Copy the lines of the items from the line with "22.4 to 23.4: 9" to the line with "31.4 to 32.4: 2", replacing "to" with "-" and leaving everything else unchanged.

(Material for this task Opens)

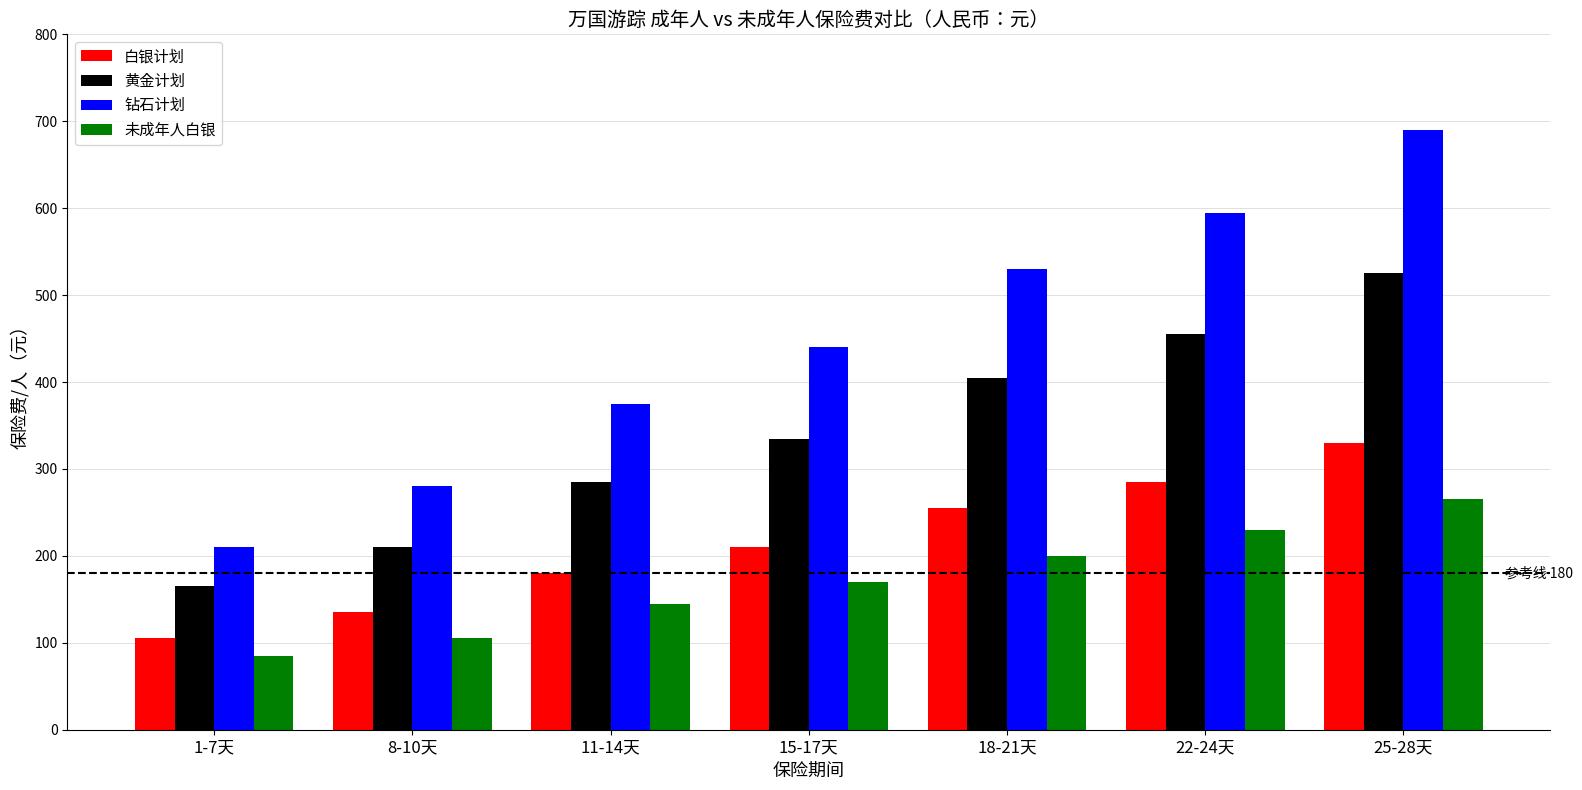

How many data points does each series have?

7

(Material for this task Closes)
(Material for this task Opens)

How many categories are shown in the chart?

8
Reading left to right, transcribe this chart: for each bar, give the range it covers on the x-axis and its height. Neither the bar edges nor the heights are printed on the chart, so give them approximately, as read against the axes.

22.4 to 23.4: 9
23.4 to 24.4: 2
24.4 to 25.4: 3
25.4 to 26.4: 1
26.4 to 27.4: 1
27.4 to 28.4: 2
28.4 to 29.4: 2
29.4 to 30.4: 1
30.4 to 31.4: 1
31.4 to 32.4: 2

(Material for this task Closes)

• [Finished task]:
22.4 - 23.4: 9
23.4 - 24.4: 2
24.4 - 25.4: 3
25.4 - 26.4: 1
26.4 - 27.4: 1
27.4 - 28.4: 2
28.4 - 29.4: 2
29.4 - 30.4: 1
30.4 - 31.4: 1
31.4 - 32.4: 2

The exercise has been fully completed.